"Your worship cannot but remember," said the smith, "that about three
years since, upon Saint Lucy's Eve, there came a travelling juggler to a
certain hall in Devonshire, and exhibited his skill before a worshipful
knight and a fair company.--I see from your worship's countenance, dark
as this place is, that my memory has not done me wrong."
"Thou hast said enough," said Tressilian, turning away, as wishing
to hide from the speaker the painful train of recollections which his
discourse had unconsciously awakened.
"The juggler," said the smith, "played his part so bravely that the
clowns and clown-like squires in the company held his art to be little
less than magical; but there was one maiden of fifteen, or thereby, with
the fairest face I ever looked upon, whose rosy cheek grew pale, and her
bright eyes dim, at the sight of the wonders exhibited."

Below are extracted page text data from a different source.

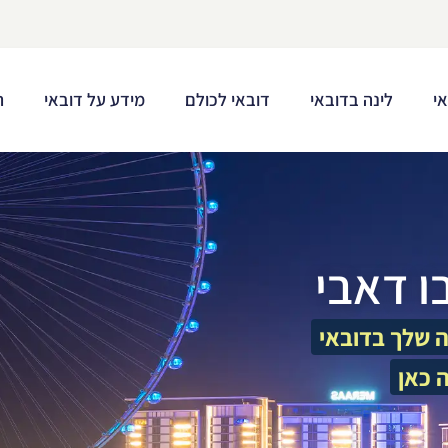
י
לינה בדובאי
דובאי לכולם
מידע על דובאי
ת
ו דאבי
 שלך בדובאי
 כאן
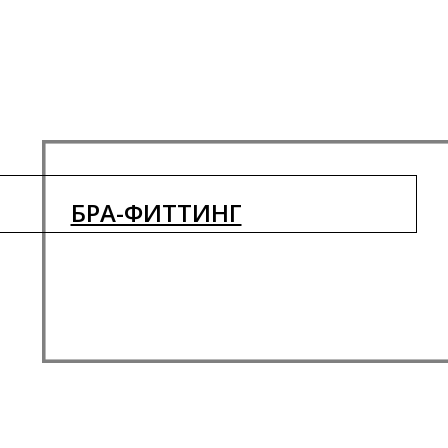
БРА-ФИТТИНГ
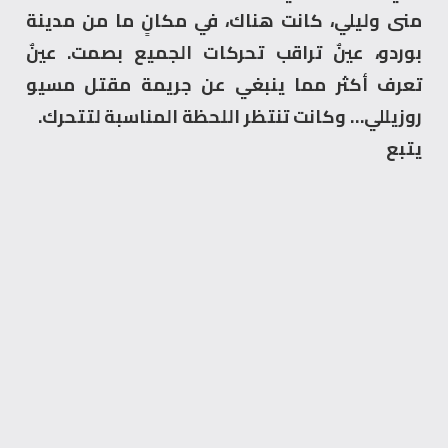
منى وليلي، كانت هناك، في مكانٍ ما من مدينة
بوردو، عينٌ تراقب تحركات الجميع بصمت. عينٌ
تعرف أكثر مما ينبغي عن جريمة مقتل مسيو
روزيللي… وكانت تنتظر اللحظة المناسبة لتتحرك.
يتبع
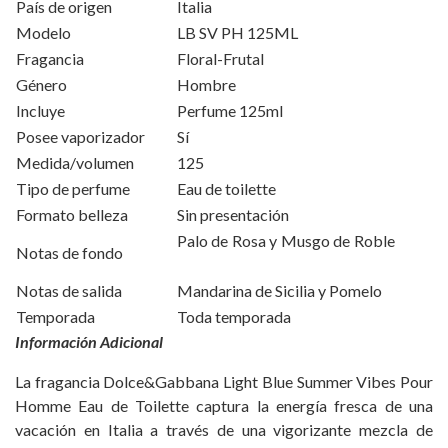
País de origen
Italia
Modelo
LB SV PH 125ML
Fragancia
Floral-Frutal
Género
Hombre
Incluye
Perfume 125ml
Posee vaporizador
Sí
Medida/volumen
125
Tipo de perfume
Eau de toilette
Formato belleza
Sin presentación
Palo de Rosa y Musgo de Roble
Notas de fondo
Notas de salida
Mandarina de Sicilia y Pomelo
Temporada
Toda temporada
Información Adicional
La fragancia Dolce&Gabbana Light Blue Summer Vibes Pour
Homme Eau de Toilette captura la energía fresca de una
vacación en Italia a través de una vigorizante mezcla de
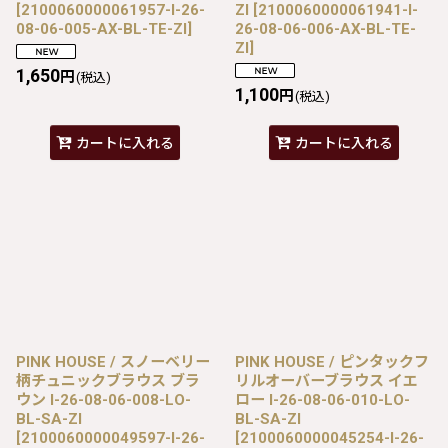
[
2100060000061957-I-26-
ZI
[
2100060000061941-I-
08-06-005-AX-BL-TE-ZI
]
26-08-06-006-AX-BL-TE-
ZI
]
1,650
円
(税込)
1,100
円
(税込)
カートに入れる
カートに入れる
PINK HOUSE / スノーベリー
PINK HOUSE / ピンタックフ
柄チュニックブラウス ブラ
リルオーバーブラウス イエ
ウン I-26-08-06-008-LO-
ロー I-26-08-06-010-LO-
BL-SA-ZI
BL-SA-ZI
[
2100060000049597-I-26-
[
2100060000045254-I-26-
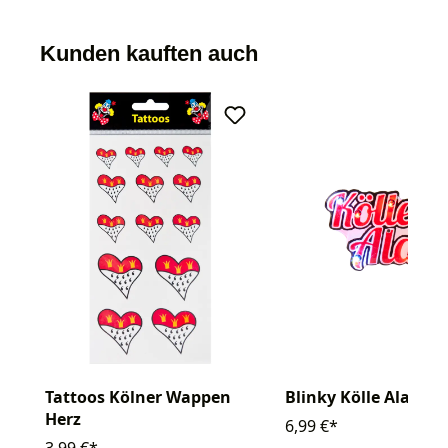
Kunden kauften auch
Tattoos Kölner Wappen
Blinky Kölle Alaaf
Herz
6,99 €*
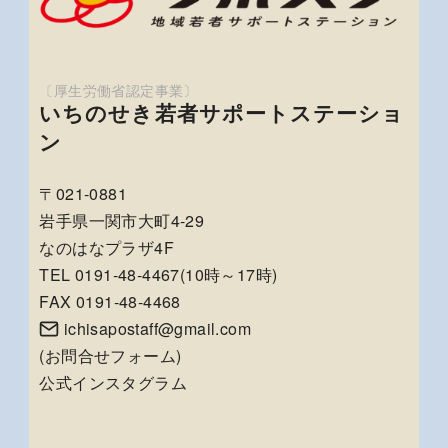
いちのせき若者サポートステーショ
ン
〒021-0881
岩手県一関市大町4-29
なのはなプラザ4F
TEL 0191-48-4467(10時～17時)
FAX 0191-48-4468
ichisapostaff@gmail.com
(
お問合せフォーム
)
公式インスタグラム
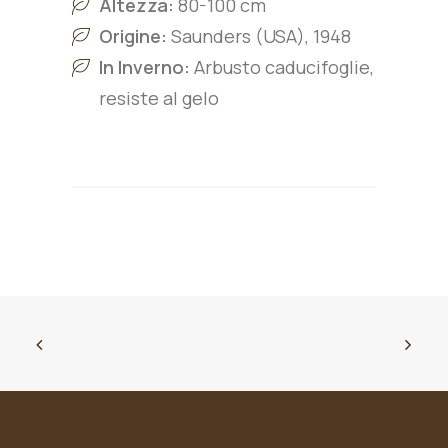
Altezza:
80-100 cm
Origine:
Saunders (USA), 1948
In Inverno:
Arbusto caducifoglie,
resiste al gelo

"Peace, I command thee, peace!" said Tressilian.
"I mean your worship no offence," said the fellow; "but I have cause to
remember how, to relieve the young maiden's fears, you condescended
to point out the mode in which these deceptions were practised, and to
baffle the poor juggler by laying bare the mysteries of his art, as ably
as if you had been a brother of his order.--She was indeed so fair a
maiden that, to win a smile of her, a man might well--"
"Not a word more of her, I charge thee!" said Tressilian. "I do well
remember the night you speak of--one of the few happy evenings my life
has known."
"She is gone, then," said the smith, interpreting after his own fashion
the sigh with which Tressilian uttered these words--"she is gone, young,
beautiful, and beloved as she was!--I crave your worship's pardon--I
should have hammered on another theme. I see I have unwarily driven the
nail to the quick."
This speech was made with a mixture of rude feeling which inclined
Tressilian favourably to the poor artisan, of whom before he was
inclined to judge very harshly. But nothing can so soon attract the
unfortunate as real or seeming sympathy with their sorrows.
"I think," proceeded Tressilian, after a minute's silence, "thou wert in
those days a jovial fellow, who could keep a company merry by song, and
tale, and rebeck, as well as by thy juggling tricks--why do I find thee
a laborious handicraftsman, plying thy trade in so melancholy a dwelling
and under such extraordinary circumstances?"